Jan 23, 2022 - World

Blinken: U.S.-Russia could still find consensus

Secretary of State Antony Blinken is seen during a news conference in Geneva.

Secretary of State Antony Blinken in Geneva last week. Photo: Fabrice Coffrini/AFP via Getty Images

Secretary of State Antony Blinken said Sunday there are still areas in which the U.S. and Russia may be able to find consensus, such as on arms control and the placement of missile systems in Europe, despite their standoff over Ukraine.

Why it matters: Even with those diplomatic possibilities, the secretary said the U.S. will not compromise "by one iota" on Russia's highest priority demand — freezing NATO expansion, especially for Ukraine and Georgia — which would breach the alliance's "open-door" policy.

Driving the news: During a round of Sunday show appearances, Blinken warned Russia is seeking to reestablish a "sphere of influence" to "subjugate" its neighbors to its will.

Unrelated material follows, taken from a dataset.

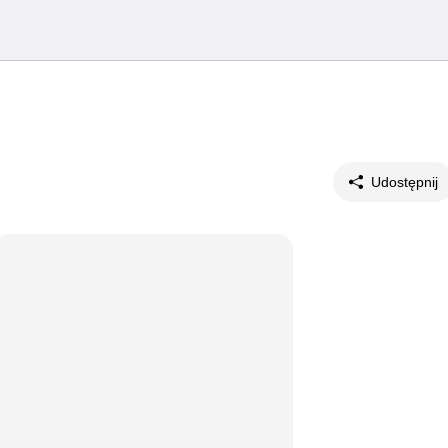
Udostępnij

  • That violates international norms that have helped keep peace in Europe since the collapse of the Soviet Union, he said.
  • It also heightens the stakes far beyond the borders of Ukraine, the secretary argued on CNN's "State of the Union."
  • "If we allow those things to go forward and stand with impunity, then that opens a Pandora’s box that countries well beyond Europe will see and maybe decide to act on."

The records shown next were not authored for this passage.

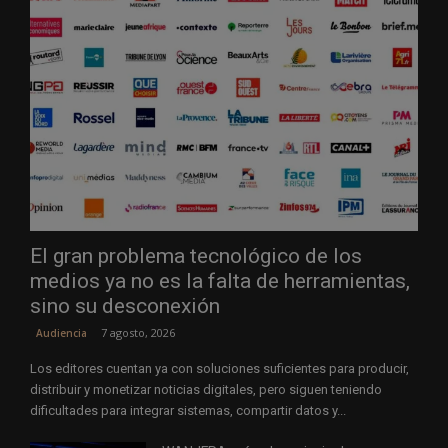
El gran problema tecnológico de los
medios ya no es la falta de herramientas,
sino su desconexión
7 agosto, 2026
Audiencia
Los editores cuentan ya con soluciones suficientes para producir,
distribuir y monetizar noticias digitales, pero siguen teniendo
dificultades para integrar sistemas, compartir datos y...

Between the lines: Blinken spoke ahead of a critical week for the fate of Ukraine, as Russia awaits written answers to a set of security demands that would uproot the post-Cold War international order.

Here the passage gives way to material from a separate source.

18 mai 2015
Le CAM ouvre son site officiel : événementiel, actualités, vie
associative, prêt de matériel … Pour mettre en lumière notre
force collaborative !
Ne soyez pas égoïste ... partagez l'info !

  • Two weeks of intensive diplomacy, including Blinken's request for a last-minute meeting in Geneva last Friday with his Russian counterpart, have failed to produce any breakthroughs.
  • With Russian forces continuing to amass on all sides of the Ukrainian border, Blinken faced questions about whether the fruitless negotiations are simply buying the Kremlin time.
  • "Engaging in diplomacy doesn't take the word nyet out of your vocabulary," the secretary said on NBC's "Meet the Press."

Go deeper: Some experts believe Russian President Vladimir Putin wants to read the written U.S. responses with his own eyes, due to the centralized nature of the Russian system — in which one man dominates decision-making and even top diplomats may be in the dark.

  • Blinken told CNN "as we're doing it, we're building up our defense, we're building up our deterrence, to make sure that Russia understands that if it doesn’t follow the diplomatic course, if it renews its aggression, there will be very significant consequences."

The bottom line: Days after President Biden's "minor incursion" gaffe set off alarm bells in Kyiv, Blinken stressed on CNN that "a single additional Russian force" crossing the border would trigger a "swift, a severe and a united response from us and from Europe."